*Required action*.
Please update the passage about the Las Vegas hotels by writing it out from "As soon as business" to "made it happen." with "PPP money" changed to "loan money".

*Page text*.
※ ※ ※

As soon as business closures began, Melton worried about whether restaurants and hotels would survive. Tourism represents a key part of Las Vegas’s economy and recent revitalization, and if those businesses failed, the whole town would struggle. He knew the historic Plaza Hotel and the Castañeda, which just reopened last year after a major restoration effort, would need assistance. 

“That PPP money was the bridge between being closed and being able to reopen,” says Allan Affeldt, who owns the hotels. He has been paying employees to make take-out at the restaurant, tend gardens, and take care of security and maintenance. Community 1st, and Las Vegas’s other local bank, Southwest Capital Bank, made it happen.  

“It’s very much like It’s a Wonderful Life,” Affeldt says. “The difference between having that bank or not is the difference between having a community or not.”

※ ※ ※

*Data excerpts*.
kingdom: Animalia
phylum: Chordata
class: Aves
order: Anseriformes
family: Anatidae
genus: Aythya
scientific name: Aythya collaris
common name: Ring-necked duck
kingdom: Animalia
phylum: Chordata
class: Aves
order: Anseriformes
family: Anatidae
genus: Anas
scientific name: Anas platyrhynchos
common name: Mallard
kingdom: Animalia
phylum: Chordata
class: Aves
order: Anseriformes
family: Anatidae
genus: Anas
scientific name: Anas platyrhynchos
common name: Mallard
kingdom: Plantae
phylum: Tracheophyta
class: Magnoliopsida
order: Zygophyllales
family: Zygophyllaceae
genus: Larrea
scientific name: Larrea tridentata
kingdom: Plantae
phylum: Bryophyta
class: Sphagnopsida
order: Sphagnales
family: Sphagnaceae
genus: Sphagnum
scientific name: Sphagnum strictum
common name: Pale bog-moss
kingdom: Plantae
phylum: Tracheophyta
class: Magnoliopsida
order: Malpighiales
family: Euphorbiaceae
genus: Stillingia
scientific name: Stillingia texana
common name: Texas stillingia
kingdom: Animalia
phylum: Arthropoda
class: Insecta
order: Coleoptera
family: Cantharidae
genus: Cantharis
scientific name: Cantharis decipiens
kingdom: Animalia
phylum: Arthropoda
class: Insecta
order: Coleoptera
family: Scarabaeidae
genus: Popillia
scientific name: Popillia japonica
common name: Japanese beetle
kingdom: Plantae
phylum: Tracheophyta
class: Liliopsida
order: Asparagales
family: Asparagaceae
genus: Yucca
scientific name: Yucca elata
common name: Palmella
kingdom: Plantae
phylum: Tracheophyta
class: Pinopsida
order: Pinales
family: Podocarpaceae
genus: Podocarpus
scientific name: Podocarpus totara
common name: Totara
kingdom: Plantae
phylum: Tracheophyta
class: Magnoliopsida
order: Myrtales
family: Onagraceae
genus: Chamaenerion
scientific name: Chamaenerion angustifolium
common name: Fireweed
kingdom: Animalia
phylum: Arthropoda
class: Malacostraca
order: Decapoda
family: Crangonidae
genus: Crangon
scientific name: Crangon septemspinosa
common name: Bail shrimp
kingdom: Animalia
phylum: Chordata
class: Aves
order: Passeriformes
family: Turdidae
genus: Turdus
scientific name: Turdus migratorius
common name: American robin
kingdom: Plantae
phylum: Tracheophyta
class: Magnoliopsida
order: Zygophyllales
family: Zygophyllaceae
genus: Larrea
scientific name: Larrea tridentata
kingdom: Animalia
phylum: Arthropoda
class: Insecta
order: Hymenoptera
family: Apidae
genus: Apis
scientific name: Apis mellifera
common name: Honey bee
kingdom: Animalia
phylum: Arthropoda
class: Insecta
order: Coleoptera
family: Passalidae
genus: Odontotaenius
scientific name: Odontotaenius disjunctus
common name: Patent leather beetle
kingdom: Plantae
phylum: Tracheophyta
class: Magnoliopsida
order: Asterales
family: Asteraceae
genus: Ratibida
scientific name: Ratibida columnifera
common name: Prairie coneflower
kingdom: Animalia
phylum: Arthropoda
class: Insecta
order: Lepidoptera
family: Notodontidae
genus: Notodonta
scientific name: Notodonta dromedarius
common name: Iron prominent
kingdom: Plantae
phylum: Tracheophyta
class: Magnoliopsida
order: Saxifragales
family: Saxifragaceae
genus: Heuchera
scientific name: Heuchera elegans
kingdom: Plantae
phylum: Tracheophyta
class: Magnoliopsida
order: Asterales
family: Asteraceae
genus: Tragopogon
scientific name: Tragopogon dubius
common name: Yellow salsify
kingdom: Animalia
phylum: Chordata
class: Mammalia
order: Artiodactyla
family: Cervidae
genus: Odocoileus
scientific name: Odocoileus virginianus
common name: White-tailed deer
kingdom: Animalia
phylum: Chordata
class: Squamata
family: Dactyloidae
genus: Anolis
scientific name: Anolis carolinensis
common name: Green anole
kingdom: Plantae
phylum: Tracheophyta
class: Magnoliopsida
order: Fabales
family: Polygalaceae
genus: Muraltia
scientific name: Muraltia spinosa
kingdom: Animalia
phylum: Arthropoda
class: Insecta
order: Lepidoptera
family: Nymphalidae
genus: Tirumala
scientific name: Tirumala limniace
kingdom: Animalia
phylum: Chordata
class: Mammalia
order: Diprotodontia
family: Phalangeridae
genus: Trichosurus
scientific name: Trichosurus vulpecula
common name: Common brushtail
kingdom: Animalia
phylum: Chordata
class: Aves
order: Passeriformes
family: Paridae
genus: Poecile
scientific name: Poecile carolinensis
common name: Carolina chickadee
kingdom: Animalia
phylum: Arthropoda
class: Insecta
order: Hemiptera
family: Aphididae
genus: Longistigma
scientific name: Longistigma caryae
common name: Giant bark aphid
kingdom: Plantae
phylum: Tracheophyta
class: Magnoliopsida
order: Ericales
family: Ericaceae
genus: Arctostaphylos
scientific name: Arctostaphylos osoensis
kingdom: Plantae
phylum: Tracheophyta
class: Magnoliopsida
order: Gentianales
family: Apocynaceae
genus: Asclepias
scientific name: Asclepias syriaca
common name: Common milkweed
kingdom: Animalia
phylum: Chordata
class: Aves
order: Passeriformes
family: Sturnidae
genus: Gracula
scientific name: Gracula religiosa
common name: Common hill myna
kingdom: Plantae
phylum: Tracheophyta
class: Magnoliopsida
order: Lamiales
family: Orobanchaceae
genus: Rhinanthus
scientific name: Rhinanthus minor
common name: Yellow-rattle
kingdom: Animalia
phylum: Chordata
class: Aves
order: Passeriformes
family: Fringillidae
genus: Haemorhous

※ ※ ※

*Result below*.
As soon as business closures began, Melton worried about whether restaurants and hotels would survive. Tourism represents a key part of Las Vegas’s economy and recent revitalization, and if those businesses failed, the whole town would struggle. He knew the historic Plaza Hotel and the Castañeda, which just reopened last year after a major restoration effort, would need assistance. 

“That loan money was the bridge between being closed and being able to reopen,” says Allan Affeldt, who owns the hotels. He has been paying employees to make take-out at the restaurant, tend gardens, and take care of security and maintenance. Community 1st, and Las Vegas’s other local bank, Southwest Capital Bank, made it happen.